Dès le départ, la table est mise. Lorsque le navire qui transporte notre jeune héros pénètre dans le port de New York, il aperçoit la statue de la liberté qui tient à bout de bras... son épée! Nous ne sommes donc pas exactement dans l'Amérique telle que nous la connaissons, mais bien dans une Amérique qui a été poussée à son extrême, un endroit plus capitaliste, plus sauvage et plus cruel, mais tout de même plausible et crédible.

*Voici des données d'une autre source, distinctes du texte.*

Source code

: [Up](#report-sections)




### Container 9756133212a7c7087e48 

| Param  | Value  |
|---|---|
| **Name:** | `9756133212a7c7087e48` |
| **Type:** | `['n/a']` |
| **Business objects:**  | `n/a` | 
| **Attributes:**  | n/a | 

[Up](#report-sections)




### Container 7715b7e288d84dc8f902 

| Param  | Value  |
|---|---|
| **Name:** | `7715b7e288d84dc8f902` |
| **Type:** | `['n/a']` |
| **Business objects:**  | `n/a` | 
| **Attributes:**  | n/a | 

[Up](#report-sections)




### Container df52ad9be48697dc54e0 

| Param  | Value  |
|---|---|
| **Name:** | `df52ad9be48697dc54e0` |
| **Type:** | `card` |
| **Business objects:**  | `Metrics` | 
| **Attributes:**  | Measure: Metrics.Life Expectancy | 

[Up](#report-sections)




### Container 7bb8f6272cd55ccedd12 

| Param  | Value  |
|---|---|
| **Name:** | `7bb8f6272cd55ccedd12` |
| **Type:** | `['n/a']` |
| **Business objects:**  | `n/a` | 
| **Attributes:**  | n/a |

L'histoire est celle d'un jeune Allemand de 17 ans, Karl Rossman, qui est forcé de s'exiler en Amérique après avoir engrossé la bonne, événement dans lequel et comme dans tout le reste, il fait figure de victime. Car en toute chose, Rossman est ce jeunot naïf et inexpérimenté qui traverse la vie avec insouciance et qui fait confiance trop facilement. Si de temps à autres, certaines personnes lui viennent en aide, dans la plupart des cas, les gens qui l'entourent ont des intentions beaucoup plus égoïstes et ne cherchent qu'à exploiter le jeune homme sans le moindre scrupule. En fait, la plupart des gens qu'il rencontre sur son chemin sont tordus d'une manière ou d'une autre. À travers les rencontres de ce jeune exilé, on découvre cette Amérique du début du XXe siècle, un endroit qui ne pardonne pas mais où, étrangement, des opportunités parfois imprévues se présentent au tournant d'un chemin.

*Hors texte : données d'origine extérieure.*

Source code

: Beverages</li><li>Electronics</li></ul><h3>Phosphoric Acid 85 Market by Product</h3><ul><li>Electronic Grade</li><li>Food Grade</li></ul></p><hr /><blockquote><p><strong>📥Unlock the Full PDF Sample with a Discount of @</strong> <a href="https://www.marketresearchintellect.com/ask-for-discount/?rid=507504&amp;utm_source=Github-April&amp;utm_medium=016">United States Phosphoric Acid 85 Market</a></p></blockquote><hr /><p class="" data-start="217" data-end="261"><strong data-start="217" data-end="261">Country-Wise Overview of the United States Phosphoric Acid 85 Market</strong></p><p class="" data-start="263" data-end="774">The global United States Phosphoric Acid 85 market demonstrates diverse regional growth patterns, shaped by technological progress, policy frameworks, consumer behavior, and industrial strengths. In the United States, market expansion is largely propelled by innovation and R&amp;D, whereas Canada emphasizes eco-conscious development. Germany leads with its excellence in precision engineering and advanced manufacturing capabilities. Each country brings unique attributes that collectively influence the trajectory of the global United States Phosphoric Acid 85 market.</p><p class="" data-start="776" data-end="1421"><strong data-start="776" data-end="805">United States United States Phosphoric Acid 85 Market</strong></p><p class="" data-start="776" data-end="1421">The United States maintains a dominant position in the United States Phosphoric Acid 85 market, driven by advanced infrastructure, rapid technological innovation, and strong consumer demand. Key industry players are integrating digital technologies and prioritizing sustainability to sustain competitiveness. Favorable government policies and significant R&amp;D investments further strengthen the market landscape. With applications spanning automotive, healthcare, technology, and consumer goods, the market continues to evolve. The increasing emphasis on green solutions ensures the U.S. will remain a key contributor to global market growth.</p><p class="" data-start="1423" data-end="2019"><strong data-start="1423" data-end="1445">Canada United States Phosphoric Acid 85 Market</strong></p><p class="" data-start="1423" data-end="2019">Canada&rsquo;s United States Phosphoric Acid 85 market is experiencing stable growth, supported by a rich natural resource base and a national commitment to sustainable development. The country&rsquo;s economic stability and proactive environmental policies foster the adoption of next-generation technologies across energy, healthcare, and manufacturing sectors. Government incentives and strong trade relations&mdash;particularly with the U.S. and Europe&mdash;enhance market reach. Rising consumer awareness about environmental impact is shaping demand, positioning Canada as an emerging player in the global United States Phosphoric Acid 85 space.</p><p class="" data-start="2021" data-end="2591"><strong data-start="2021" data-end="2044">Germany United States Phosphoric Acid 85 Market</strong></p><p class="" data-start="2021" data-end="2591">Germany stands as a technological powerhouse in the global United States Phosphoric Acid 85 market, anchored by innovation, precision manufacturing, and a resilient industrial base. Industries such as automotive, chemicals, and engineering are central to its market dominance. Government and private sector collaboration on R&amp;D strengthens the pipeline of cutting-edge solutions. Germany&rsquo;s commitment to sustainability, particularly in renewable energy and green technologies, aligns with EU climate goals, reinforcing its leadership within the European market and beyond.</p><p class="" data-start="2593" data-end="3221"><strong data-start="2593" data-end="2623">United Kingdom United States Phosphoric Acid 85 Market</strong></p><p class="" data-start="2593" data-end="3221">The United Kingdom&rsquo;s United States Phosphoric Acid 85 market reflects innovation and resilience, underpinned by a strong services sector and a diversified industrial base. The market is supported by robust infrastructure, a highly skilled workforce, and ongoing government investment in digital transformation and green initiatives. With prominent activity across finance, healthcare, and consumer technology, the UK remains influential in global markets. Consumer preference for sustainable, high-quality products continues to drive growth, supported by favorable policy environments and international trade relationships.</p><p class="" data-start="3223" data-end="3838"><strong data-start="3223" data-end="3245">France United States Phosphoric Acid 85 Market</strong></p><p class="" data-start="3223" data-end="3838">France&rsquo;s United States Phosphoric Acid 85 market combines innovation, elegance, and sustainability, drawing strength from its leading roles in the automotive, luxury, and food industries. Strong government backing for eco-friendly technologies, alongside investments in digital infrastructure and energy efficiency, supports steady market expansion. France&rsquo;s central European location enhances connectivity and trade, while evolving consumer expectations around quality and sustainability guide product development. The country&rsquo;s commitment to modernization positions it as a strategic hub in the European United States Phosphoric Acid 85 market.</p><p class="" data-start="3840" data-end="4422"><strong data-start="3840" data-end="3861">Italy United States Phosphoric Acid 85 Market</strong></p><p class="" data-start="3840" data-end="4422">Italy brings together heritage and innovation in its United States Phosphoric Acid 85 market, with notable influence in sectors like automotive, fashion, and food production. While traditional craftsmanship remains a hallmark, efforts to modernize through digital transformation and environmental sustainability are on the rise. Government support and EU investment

Le scénario coule à un bon rythme et on ne sent pas du tout que Godbout coupe les coins ronds, qu'il tente de passer trop vite ou qu'il s'attarde inutilement sur certaines scènes. Le roman original ne semble pas être pour lui une contrainte, mais plutôt un tremplin et une source d'inspiration. Les situations dans lesquelles se retrouve Rossman sont tantôt tragiques, tantôt comiques et toujours divertissantes et captivantes. En fait, cette BD m'a hypnotisé.

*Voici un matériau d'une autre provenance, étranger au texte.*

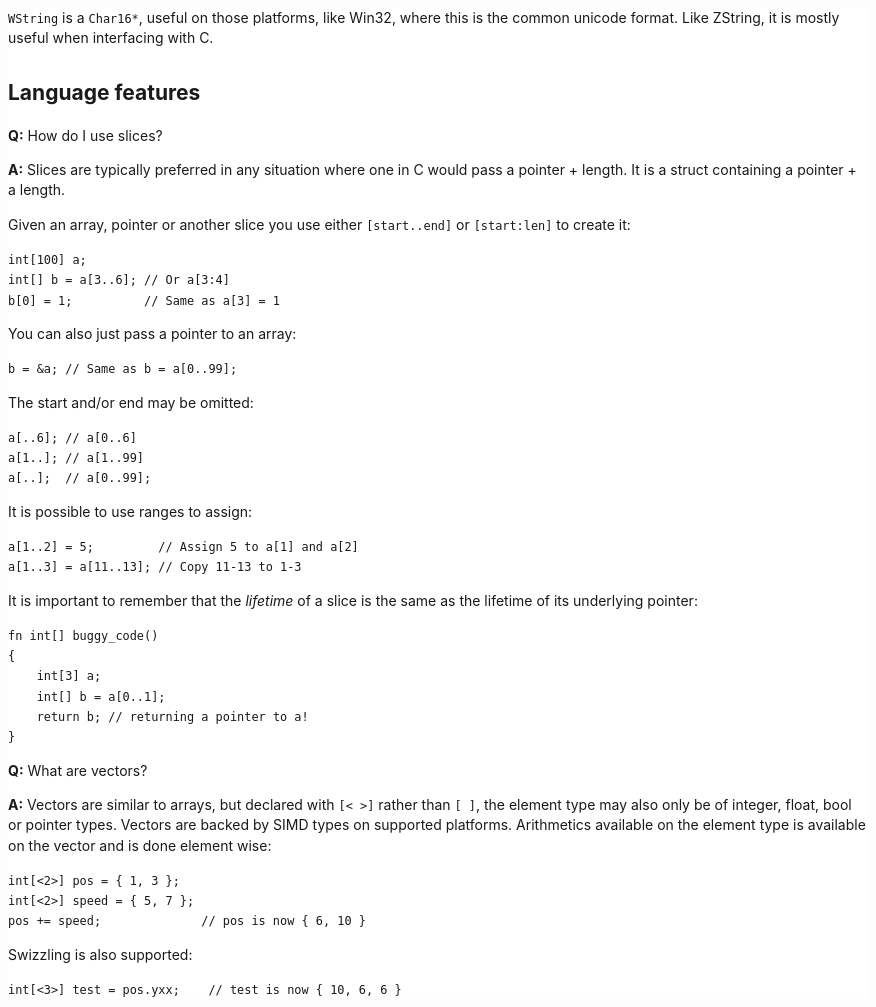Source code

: `WString` is a `Char16*`, useful on those platforms, like Win32, where this
is the common unicode format. Like ZString, it is mostly useful when interfacing
with C.

## Language features

**Q:** How do I use slices?

**A:** Slices are typically preferred in any situation where one in C would pass
a pointer + length. It is a struct containing a pointer + a length.

Given an array, pointer or another slice you use either `[start..end]`
or `[start:len]` to create it:

    int[100] a;
    int[] b = a[3..6]; // Or a[3:4]
    b[0] = 1;          // Same as a[3] = 1

You can also just pass a pointer to an array:

    b = &a; // Same as b = a[0..99];

The start and/or end may be omitted:

    a[..6]; // a[0..6]
    a[1..]; // a[1..99]
    a[..];  // a[0..99];

It is possible to use ranges to assign:

    a[1..2] = 5;         // Assign 5 to a[1] and a[2]
    a[1..3] = a[11..13]; // Copy 11-13 to 1-3

It is important to remember that the *lifetime* of a slice is the same
as the lifetime of its underlying pointer:

    fn int[] buggy_code()
    {
        int[3] a;
        int[] b = a[0..1];
        return b; // returning a pointer to a!
    }

**Q:** What are vectors?

**A:** Vectors are similar to arrays, but declared with `[< >]` rather than `[ ]`, the element type may also only
be of integer, float, bool or pointer types. Vectors are backed by SIMD types on supported platforms. Arithmetics
available on the element type is available on the vector and is done element wise:

    int[<2>] pos = { 1, 3 };
    int[<2>] speed = { 5, 7 };
    pos += speed;              // pos is now { 6, 10 }

Swizzling is also supported:

    int[<3>] test = pos.yxx;    // test is now { 10, 6, 6 }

Pour ce qui est des dessins... les mots me manquent. Ceci est l'oeuvre la plus renversante de Godbout. Cet artiste accompli est au sommet de son art. Certaines planches sont tout simplement renversantes. Il est intéressant de souligner que Godbout y a consacré les SEPT dernières années! Et ça se voit. Ses planches sont vraiment superbes. Les scènes de ville sont particulièrement impressionnantes et riches en détails qui sont rendus encore plus évidents par l'absence de couleurs. Pour ce qui est des personnages, ils sont expressifs à souhait, comme seul Godbout sait les dessiner. J'ai toujours adoré Godbout, mais c'est véritablement à un super-Godbout auquel on a droit ici. Je n'exagère pas, je parle d'un niveau de maîtrise et de sophistication parfaitement comparable à un Hergé! Il mérite sa place parmi les très grands noms de la bande dessinée.

Ça me brise le coeur de l'écrire, mais s'il était né Belge ou Français, il serait indubitablement considéré à sa juste valeur.

Bref, cette BD est un véritable chef-d'oeuvre et doit absolument être lue pour être crue. Chapeau au maître incontesté de la BD québécoise et espérons qu'il ne faudra pas attendre sept autres années avant d'avoir le privilège de se mettre du Godbout sous la dent!